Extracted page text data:
────────────────
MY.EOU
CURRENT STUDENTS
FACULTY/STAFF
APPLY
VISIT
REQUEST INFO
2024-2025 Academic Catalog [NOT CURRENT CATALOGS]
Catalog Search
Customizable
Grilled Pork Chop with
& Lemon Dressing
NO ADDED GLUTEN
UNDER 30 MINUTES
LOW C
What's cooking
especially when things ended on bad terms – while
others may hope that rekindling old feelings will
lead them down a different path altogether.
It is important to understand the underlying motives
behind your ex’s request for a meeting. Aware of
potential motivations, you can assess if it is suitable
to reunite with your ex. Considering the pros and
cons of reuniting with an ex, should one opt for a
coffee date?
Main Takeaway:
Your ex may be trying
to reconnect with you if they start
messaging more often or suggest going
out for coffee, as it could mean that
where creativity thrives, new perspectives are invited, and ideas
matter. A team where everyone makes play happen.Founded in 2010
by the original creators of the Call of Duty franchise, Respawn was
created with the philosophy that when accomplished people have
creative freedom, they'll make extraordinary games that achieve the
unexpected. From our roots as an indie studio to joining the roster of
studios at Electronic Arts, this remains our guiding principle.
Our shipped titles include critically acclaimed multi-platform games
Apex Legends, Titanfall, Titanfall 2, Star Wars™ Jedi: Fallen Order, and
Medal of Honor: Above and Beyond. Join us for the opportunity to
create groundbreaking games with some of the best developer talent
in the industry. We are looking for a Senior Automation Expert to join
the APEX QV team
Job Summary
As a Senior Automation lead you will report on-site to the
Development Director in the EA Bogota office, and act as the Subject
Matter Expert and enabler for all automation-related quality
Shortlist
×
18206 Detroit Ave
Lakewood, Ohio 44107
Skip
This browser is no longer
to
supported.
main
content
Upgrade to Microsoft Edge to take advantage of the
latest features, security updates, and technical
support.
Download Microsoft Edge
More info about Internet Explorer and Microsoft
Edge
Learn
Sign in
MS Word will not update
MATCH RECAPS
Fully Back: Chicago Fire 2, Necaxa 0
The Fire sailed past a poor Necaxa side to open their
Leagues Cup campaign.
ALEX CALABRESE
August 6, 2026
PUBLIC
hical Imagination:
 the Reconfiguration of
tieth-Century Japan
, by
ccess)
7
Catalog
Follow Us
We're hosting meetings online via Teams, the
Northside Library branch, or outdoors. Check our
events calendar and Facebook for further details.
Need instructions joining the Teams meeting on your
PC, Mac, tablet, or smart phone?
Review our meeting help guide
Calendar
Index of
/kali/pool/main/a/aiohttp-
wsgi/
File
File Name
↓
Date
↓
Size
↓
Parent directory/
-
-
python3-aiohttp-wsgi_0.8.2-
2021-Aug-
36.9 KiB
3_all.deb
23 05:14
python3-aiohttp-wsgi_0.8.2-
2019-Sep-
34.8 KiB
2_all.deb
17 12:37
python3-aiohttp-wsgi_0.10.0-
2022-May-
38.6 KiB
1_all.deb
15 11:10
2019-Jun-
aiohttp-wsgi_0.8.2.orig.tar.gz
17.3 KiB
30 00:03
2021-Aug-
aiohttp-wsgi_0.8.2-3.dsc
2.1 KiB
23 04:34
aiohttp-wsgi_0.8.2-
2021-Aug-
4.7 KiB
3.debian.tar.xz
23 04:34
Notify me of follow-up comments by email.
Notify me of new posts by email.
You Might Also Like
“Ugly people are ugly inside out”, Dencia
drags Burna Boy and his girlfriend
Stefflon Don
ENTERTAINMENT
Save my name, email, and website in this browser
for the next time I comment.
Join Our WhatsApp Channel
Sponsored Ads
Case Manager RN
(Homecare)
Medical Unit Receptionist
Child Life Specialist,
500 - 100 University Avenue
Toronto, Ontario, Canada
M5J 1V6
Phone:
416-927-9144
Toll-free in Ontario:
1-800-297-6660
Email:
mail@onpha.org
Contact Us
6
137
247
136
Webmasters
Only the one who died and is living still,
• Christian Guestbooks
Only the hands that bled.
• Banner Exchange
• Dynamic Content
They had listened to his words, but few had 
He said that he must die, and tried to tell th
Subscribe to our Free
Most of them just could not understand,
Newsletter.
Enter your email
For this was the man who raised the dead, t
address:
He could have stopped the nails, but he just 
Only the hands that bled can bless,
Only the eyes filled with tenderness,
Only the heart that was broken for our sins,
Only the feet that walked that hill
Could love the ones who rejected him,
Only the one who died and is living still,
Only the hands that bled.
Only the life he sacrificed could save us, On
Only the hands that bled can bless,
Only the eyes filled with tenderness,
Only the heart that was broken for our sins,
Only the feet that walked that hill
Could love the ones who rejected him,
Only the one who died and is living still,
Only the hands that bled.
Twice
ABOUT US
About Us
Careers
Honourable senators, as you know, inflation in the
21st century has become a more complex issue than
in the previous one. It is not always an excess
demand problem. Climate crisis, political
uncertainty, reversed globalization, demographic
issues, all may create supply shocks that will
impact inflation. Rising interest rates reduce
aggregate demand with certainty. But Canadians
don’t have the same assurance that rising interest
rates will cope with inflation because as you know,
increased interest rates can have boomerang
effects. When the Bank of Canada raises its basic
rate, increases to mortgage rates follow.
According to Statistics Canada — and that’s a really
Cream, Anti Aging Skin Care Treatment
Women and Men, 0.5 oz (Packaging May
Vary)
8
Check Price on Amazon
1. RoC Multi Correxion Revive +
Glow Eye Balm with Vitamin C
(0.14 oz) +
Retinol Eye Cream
────────────────
■ Exercise brief: Look above for the line holding "Medal of Honor: Above", then set down exactly that line and every line after it up to and including the line holding "Download Microsoft Edge", with nothing else.

■ The completed task:
Medal of Honor: Above and Beyond. Join us for the opportunity to
create groundbreaking games with some of the best developer talent
in the industry. We are looking for a Senior Automation Expert to join
the APEX QV team
Job Summary
As a Senior Automation lead you will report on-site to the
Development Director in the EA Bogota office, and act as the Subject
Matter Expert and enabler for all automation-related quality
Shortlist
×
18206 Detroit Ave
Lakewood, Ohio 44107
Skip
This browser is no longer
to
supported.
main
content
Upgrade to Microsoft Edge to take advantage of the
latest features, security updates, and technical
support.
Download Microsoft Edge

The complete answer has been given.